Élections présidentielles: la classe politique se donne en spectacle

Alors que demain aura lieu le premier tour de la primaire de la droite et du centre, c’est l’occasion de faire un point sur les potentiels candidats à la présidentielle qui aura lieu en mai 2017. 

Les trois principaux candidats à la primaire, Nicolas Sarkozy, Alain Juppé et François Fillon. Image, DR : rtl.fr
Les trois principaux candidats à la primaire, Nicolas Sarkozy, Alain Juppé et François Fillon. Image, DR : rtl.fr

J-1 avant le premier tour des primaires de la droite et du centre, et bien que le dernier débat télévisé de jeudi ait placé François Fillon grand vainqueur du débat, Alain Juppé conserve son avance auprès des sympathisants de la droite et du centre qui voient toujours en lui (avec 40% d’avis favorables pour les sondés) le prochain président de la république. Mais ce que nous a bien appris l’élection de Donald Trump, c’est que les sondages n’ont pas toujours raison. Les instituts de sondages et journalistes s’accordent à dire que les trois grands favoris sont bien Alain Juppé, Nicolas Sarkozy et François Fillon mais comment savoir quand le nombre d’électeurs n’est pas connu.

Car le scrutin de cette première primaire de droite et du centre permet à tous les Français d’y participer, qu’ils soient de gauche ou de droite. D’ailleurs, nombre d’électeurs de gauche ont fait savoir qu’ils voteront demain dans les 10 228 bureaux de vote établis sur tout le territoire français y compris ceux d’outre-mer. Qui plus est, ce ne sont pas les 2 euros de participation ou encore la signature d’une charte établissant votre adhésion aux valeurs de la droite et du centre qui les stoppera dans leur marche pour « contrer le FN ».
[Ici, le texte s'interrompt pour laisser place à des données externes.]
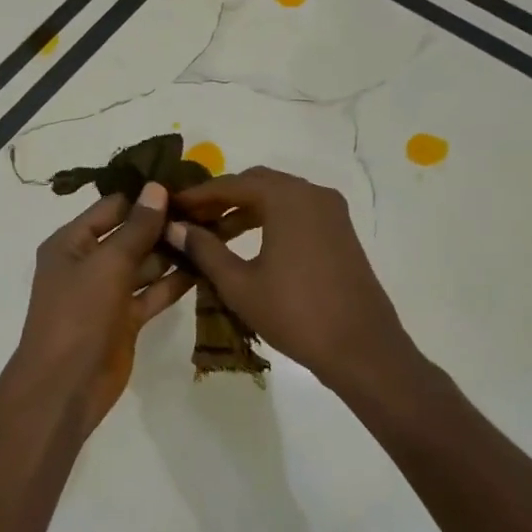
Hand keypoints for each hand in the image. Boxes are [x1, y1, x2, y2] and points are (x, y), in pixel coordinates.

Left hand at [14, 182, 195, 431]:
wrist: (65, 386)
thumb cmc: (77, 315)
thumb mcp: (106, 264)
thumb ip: (135, 228)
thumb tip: (156, 188)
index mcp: (71, 243)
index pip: (112, 208)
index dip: (145, 197)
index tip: (185, 184)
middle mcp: (88, 263)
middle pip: (130, 235)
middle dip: (164, 224)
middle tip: (210, 209)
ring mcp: (107, 293)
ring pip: (145, 264)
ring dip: (173, 252)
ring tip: (215, 233)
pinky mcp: (125, 319)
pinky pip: (152, 293)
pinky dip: (174, 282)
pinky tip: (205, 267)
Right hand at [168, 167, 416, 393]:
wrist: (361, 348)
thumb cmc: (295, 314)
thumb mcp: (239, 284)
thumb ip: (204, 249)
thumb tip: (174, 227)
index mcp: (288, 198)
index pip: (232, 184)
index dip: (197, 195)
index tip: (170, 207)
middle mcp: (312, 194)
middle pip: (256, 183)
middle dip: (221, 198)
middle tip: (189, 219)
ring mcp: (331, 211)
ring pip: (277, 197)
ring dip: (244, 209)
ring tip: (212, 235)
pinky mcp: (340, 231)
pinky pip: (296, 212)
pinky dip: (268, 219)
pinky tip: (247, 244)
L’issue du scrutin de demain soir est donc plus que jamais inconnue. Si les trois grands favoris ont bénéficié d’un traitement médiatique plus favorable cette semaine, Le Figaro accordait sa Une du jeudi 17 novembre aux ténors du parti, dont un article sur Nicolas Sarkozy toujours empêtré dans l’affaire Bygmalion mais aussi et surtout celui des financements libyens. Hasard ou pas, Ziad Takieddine était entendu par les enquêteurs le même jour et son témoignage incriminait l’ancien président. Ce qui laisse une chance aux candidats moins connus, comme Bruno le Maire ou encore Jean Frédéric Poisson qui crient à une classe politique corrompue depuis le début de la campagne.

« Je suis candidat à la présidence de la république »

Emmanuel Macron le 25 juin 2015 à New York
Emmanuel Macron le 25 juin 2015 à New York

Sur le même ton, Emmanuel Macron a annoncé mercredi sa candidature, son mantra : « ni de droite, ni de gauche ». Il peut déjà récupérer des soutiens centristes qui n’ont pas de représentant à la primaire de la droite et du centre mais aussi les nombreux déçus du gouvernement Hollande/Valls. L’actuel président François Hollande a fait savoir qu’il se prononcerait sur son éventuelle candidature après le 3 décembre, dans la foulée le premier ministre Manuel Valls devrait faire une annonce. Mais l’ambiance au PS ne laisse présager rien de bon, Razzy Hammadi, député PS de la Seine St Denis confiait hier au micro de FranceInfo « l’état nauséabond du parti aujourd’hui » précisant : « chacun prépare son plan de carrière de l’après 2017 en sachant très bien que le parti n’aura pas l’Elysée ».

Jean Luc Mélechon et Pierre Laurent le 19 avril 2012
Jean Luc Mélechon et Pierre Laurent le 19 avril 2012

Plus à gauche, ce sont les mêmes maux, Jean Luc Mélenchon, président de La France Insoumise et candidat déclaré à la présidentielle est aussi en mauvaise posture, alors que Pierre Laurent, président du Parti Communiste Français, était prêt à accorder son soutien au candidat. Le PCF a voté contre tout ralliement à Mélenchon. Bref, de la droite à l’extrême gauche, le mot d’ordre est la division.

Oubliés, les membres du Front National ont quant à eux réussi à échapper à ce spectacle lamentable. Dupliquant la stratégie du président élu Donald Trump – le parti se fait discret et discrédite les journalistes. Cette semaine, Marine Le Pen, présidente du parti et candidate à la présidentielle révélait son QG après l’annonce d’Emmanuel Macron et est restée éloigné de tout ce tumulte désolant.

Alors que l’élection américaine à créé une réelle division au sein du peuple américain, à tel point qu’on la compare aux temps de la guerre de Sécession, le nombre rocambolesque et encore indéfini de candidats à la présidentielle laissera, il n’en fait aucun doute, une France fragmentée le 8 mai 2017.